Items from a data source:
● ● ● ●
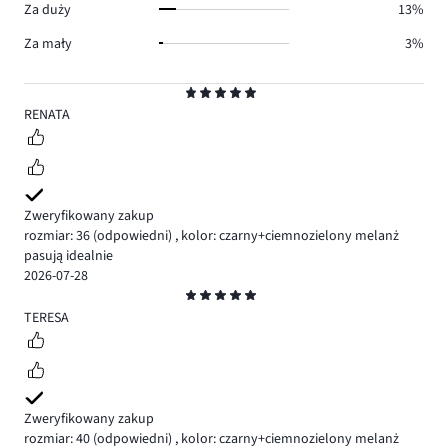
Za duży
13%
Za mały
3%
Ocena
5
RENATA
Zweryfikowany zakup
rozmiar: 36
(odpowiedni)
,
kolor: czarny+ciemnozielony melanż
pasują idealnie
2026-07-28
Ocena
5
TERESA
Zweryfikowany zakup
rozmiar: 40
(odpowiedni)
,
kolor: czarny+ciemnozielony melanż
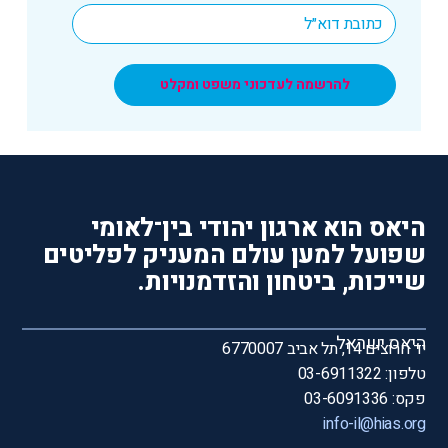
*
Email
להרשמה לעדכוני משפט ומקלט
היאס הוא ארגון יהודי בין־לאומי
שפועל למען עולם המעניק לפליטים
שייכות, ביטחון והזדמנויות.
היאס ישראל
יד חרוצים 14, תל אביב 6770007
טלפון: 03-6911322
פקס: 03-6091336
info-il@hias.org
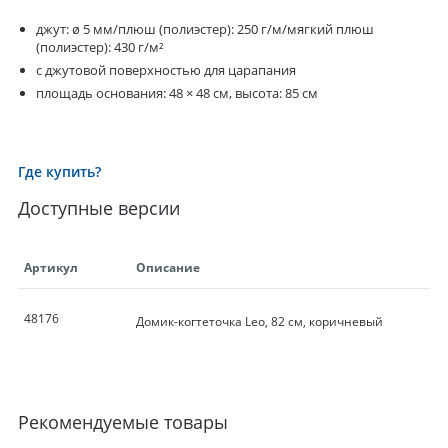
джут: ø 5 мм/плюш (полиэстер): 250 г/м/мягкий плюш
(полиэстер): 430 г/м²
с джутовой поверхностью для царапания
площадь основания: 48 × 48 см, высота: 85 см
Где купить?
Доступные версии
Артикул
Описание
48176
Домик-когтеточка Leo, 82 см, коричневый
Рекомендуемые товары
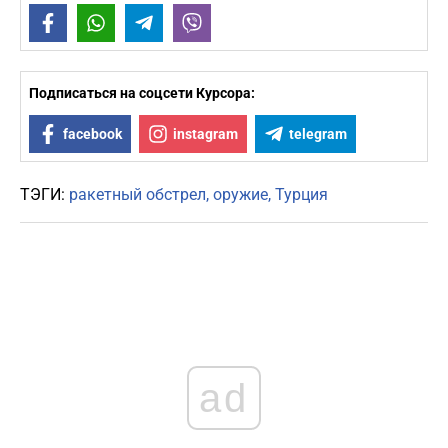
Facebook
WhatsApp
Telegram
Viber
Подписаться на соцсети Курсора:
facebook
instagram
telegram
ТЭГИ:
ракетный обстрел
оружие
Турция
ad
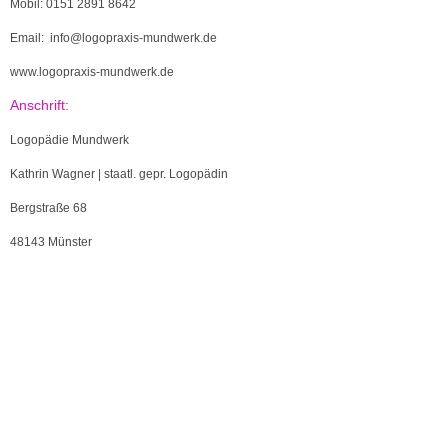
Mobil:
0151 2891 8642
Email: info@logopraxis-mundwerk.de
www.logopraxis-mundwerk.de
Anschrift:
Logopädie Mundwerk
Kathrin Wagner | staatl. gepr. Logopädin
Bergstraße 68
48143 Münster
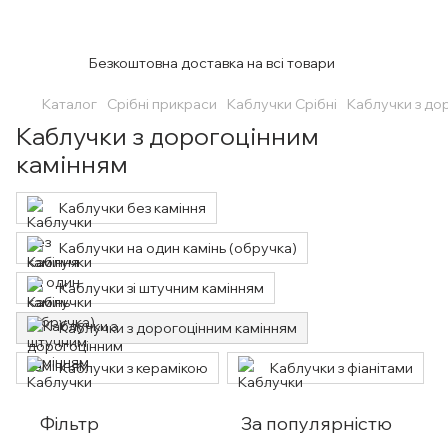
Безкоштовна доставка на всі товари
Каталог
Срібні прикраси
Каблучки Срібні
Каблучки з до
Каблучки з дорогоцінним
камінням
Каблучки без каміння
Каблучки на один камінь (обручка)
Каблучки зі штучним камінням
Каблучки з дорогоцінним камінням
Каблучки з керамікою
Каблучки з фіанітами
Фільтр
За популярністю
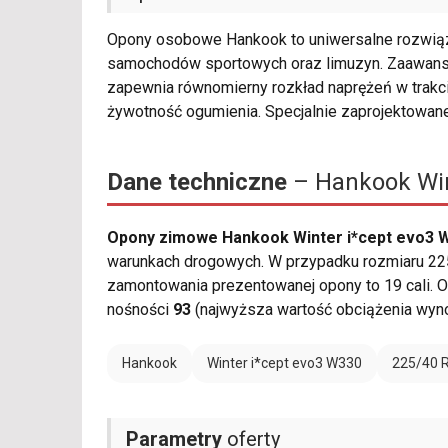
Opony osobowe Hankook to uniwersalne rozwiąza
samochodów sportowych oraz limuzyn. Zaawans
zapewnia równomierny rozkład naprężeń w trakcie
żywotność ogumienia. Specjalnie zaprojektowan
Dane techniczne
– Hankook Win
Opony zimowe Hankook Winter i*cept evo3 W
warunkach drogowych. W przypadku rozmiaru 225
zamontowania prezentowanej opony to 19 cali.
nośności
93
(najwyższa wartość obciążenia wyno
Hankook
Winter i*cept evo3 W330
225/40 
Parametry
oferty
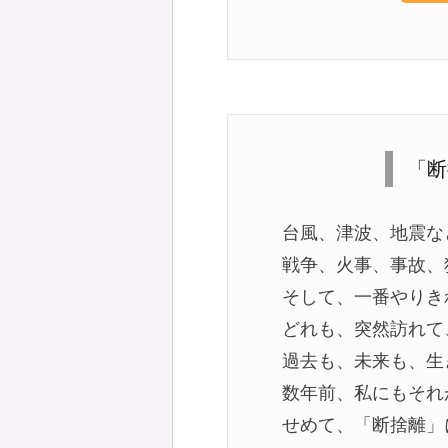
「断
台風、津波、地震な
戦争、火事、事故、
そして、一番やりき
どれも、突然訪れて
過去も、未来も、生
数年前、私にもそれ
せめて、「断捨離」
● ● ● ●
» **Instruction**:
All entries need to be duplicated exactly, apart from the images.

» **Answer to this exercise**:
Za duży
13%
Za mały
3%
Ocena
5
RENATA
Zweryfikowany zakup
rozmiar: 36
(odpowiedni)
,
kolor: czarny+ciemnozielony melanż
pasują idealnie
2026-07-28
Ocena
5
TERESA
Zweryfikowany zakup
rozmiar: 40
(odpowiedni)
,
kolor: czarny+ciemnozielony melanż
*
Email
להרשמה לעדכוני משפט ומקלט
היאס הוא ארגון יהודי בין־לאומי
שפועל למען עולם המעניק לפליטים
שייכות, ביטחון והזדמנויות.
היאס ישראל
יד חרוצים 14, תל אביב 6770007
טלפון: 03-6911322
פקס: 03-6091336
info-il@hias.org
джут: ø 5 мм/плюш (полиэстер): 250 г/м/мягкий плюш
(полиэстер): 430 г/м²
с джутовой поверхностью для царапания
площадь основания: 48 × 48 см, высота: 85 см
Где купить?
Доступные версии
Артикул
Описание
48176
Домик-когтеточка Leo, 82 см, коричневый
Рекомендуемые товары
Facebook
WhatsApp
Telegram
Viber
Подписаться на соцсети Курсора:
facebook
instagram
telegram
ТЭГИ:
ракетный обстрел
оружие
Турция
ad
Mobil:
0151 2891 8642
Email: info@logopraxis-mundwerk.de
www.logopraxis-mundwerk.de
Anschrift:
Logopädie Mundwerk
Kathrin Wagner | staatl. gepr. Logopädin
Bergstraße 68
48143 Münster
Безкоштовна доставка на всі товари
Каталог
Срібні прикраси
Каблучки Срібні
Каблучки з до
Каблучки з дорогоцінним
камінням
Каблучки без каміння
Каблучки на один камінь (обручка)
Каблучки зі штучним камінням
Каблучки з дорогоцінним камінням
Каблучки з керамікою
Каблучки з фіанітами
Фільтр
За популярністю
Opony osobowe Hankook to uniwersalne rozwiąza
samochodów sportowych oraz limuzyn. Zaawans
zapewnia równomierny rozkład naprężeń w trakcie
żywotność ogumienia. Specjalnie zaprojektowan
Dane techniczne
– Hankook Win
Opony zimowe Hankook Winter i*cept evo3 W
warunkach drogowych. W przypadku rozmiaru 225
zamontowania prezentowanej opony to 19 cali.
nośności
93
(najwyższa wartość obciążenia wyno
Hankook
Winter i*cept evo3 W330
225/40 
Parametry
oferty
「断
台風、津波、地震な
戦争、火事、事故、
そして、一番やりき
どれも、突然訪れて
過去も、未来も、生
数年前、私にもそれ
せめて、「断捨離」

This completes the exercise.